From the line with "## 📋 Файлы измененные в финализации" through the line with "к production использованию.**", repeat the entries verbatim, both end lines included, and add nothing.

──────── Information provided

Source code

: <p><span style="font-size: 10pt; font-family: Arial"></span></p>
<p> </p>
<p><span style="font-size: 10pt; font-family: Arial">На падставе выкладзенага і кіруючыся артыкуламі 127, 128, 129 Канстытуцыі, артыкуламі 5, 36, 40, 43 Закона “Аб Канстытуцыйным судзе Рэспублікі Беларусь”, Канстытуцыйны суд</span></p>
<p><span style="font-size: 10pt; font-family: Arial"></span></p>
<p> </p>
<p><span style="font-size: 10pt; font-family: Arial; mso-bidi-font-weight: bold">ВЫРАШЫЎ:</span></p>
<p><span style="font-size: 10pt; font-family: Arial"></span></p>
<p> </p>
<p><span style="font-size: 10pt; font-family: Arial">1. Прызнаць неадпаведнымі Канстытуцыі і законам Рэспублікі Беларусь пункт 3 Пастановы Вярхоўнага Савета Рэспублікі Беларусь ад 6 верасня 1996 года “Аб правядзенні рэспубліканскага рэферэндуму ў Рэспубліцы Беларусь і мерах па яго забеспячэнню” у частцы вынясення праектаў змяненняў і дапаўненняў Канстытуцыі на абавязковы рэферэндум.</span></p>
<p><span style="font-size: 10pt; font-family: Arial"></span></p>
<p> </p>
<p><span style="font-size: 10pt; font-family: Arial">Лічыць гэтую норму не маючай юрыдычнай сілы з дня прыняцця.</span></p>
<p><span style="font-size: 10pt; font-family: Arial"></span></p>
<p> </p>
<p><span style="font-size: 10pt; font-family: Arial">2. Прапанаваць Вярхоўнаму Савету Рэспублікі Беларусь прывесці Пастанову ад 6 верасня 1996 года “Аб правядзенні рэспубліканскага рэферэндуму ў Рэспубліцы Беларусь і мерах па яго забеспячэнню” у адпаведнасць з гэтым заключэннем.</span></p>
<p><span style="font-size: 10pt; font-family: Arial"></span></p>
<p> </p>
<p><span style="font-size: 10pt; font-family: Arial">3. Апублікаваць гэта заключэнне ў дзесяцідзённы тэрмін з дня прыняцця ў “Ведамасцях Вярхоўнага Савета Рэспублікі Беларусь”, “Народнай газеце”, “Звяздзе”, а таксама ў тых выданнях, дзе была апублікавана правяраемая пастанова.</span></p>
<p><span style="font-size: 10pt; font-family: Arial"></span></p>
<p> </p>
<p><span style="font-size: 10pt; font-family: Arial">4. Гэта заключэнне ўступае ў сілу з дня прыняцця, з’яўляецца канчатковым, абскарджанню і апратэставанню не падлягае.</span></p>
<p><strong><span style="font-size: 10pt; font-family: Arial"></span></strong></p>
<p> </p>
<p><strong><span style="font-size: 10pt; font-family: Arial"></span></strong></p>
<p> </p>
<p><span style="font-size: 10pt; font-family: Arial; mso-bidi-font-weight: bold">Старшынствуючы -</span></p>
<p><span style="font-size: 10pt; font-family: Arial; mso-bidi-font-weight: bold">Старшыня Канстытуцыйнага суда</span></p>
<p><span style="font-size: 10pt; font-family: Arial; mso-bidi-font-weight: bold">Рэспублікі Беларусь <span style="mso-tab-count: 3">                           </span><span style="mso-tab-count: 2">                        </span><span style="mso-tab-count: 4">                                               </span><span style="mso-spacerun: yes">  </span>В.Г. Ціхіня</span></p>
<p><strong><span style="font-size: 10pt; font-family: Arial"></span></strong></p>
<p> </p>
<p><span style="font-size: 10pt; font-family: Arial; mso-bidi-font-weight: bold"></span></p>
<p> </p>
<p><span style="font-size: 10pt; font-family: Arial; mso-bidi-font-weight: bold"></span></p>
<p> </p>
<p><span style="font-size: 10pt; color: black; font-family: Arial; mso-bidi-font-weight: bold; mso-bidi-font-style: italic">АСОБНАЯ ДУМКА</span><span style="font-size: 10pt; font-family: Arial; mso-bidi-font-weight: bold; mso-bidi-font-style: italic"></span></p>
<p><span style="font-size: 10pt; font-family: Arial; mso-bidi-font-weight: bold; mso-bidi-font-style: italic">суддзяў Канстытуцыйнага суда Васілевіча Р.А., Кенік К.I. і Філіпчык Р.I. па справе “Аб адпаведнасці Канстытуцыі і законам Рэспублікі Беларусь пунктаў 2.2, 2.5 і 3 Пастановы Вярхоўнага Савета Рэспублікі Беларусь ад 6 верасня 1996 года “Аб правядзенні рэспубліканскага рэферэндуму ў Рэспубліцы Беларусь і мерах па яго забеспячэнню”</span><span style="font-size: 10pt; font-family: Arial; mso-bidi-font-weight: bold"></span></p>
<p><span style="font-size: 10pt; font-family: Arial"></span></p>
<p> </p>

────────────────
──────── Information provided

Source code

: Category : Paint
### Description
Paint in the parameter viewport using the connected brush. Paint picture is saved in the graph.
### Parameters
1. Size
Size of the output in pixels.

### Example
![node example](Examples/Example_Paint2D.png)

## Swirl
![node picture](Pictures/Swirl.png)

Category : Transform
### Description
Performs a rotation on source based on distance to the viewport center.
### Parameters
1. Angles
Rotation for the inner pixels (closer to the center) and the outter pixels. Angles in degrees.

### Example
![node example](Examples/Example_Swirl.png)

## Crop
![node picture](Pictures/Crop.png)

────────────────
──────── Information provided

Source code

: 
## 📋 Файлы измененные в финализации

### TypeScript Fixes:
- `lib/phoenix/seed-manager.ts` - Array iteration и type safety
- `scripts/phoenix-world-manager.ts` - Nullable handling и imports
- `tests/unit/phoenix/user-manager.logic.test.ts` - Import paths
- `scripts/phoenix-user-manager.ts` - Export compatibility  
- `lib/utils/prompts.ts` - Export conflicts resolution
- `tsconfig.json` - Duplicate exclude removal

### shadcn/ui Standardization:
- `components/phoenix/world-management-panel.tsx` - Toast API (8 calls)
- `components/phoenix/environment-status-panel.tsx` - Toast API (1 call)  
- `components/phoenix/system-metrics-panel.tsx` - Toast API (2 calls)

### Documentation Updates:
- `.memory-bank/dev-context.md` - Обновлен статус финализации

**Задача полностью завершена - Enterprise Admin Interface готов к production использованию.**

────────────────

**Exercise solution:**
## 📋 Файлы измененные в финализации

### TypeScript Fixes:
- `lib/phoenix/seed-manager.ts` - Array iteration и type safety
- `scripts/phoenix-world-manager.ts` - Nullable handling и imports
- `tests/unit/phoenix/user-manager.logic.test.ts` - Import paths
- `scripts/phoenix-user-manager.ts` - Export compatibility  
- `lib/utils/prompts.ts` - Export conflicts resolution
- `tsconfig.json` - Duplicate exclude removal

### shadcn/ui Standardization:
- `components/phoenix/world-management-panel.tsx` - Toast API (8 calls)
- `components/phoenix/environment-status-panel.tsx` - Toast API (1 call)  
- `components/phoenix/system-metrics-panel.tsx` - Toast API (2 calls)

### Documentation Updates:
- `.memory-bank/dev-context.md` - Обновлен статус финализации

**Задача полностью завершена - Enterprise Admin Interface готов к production использованию.**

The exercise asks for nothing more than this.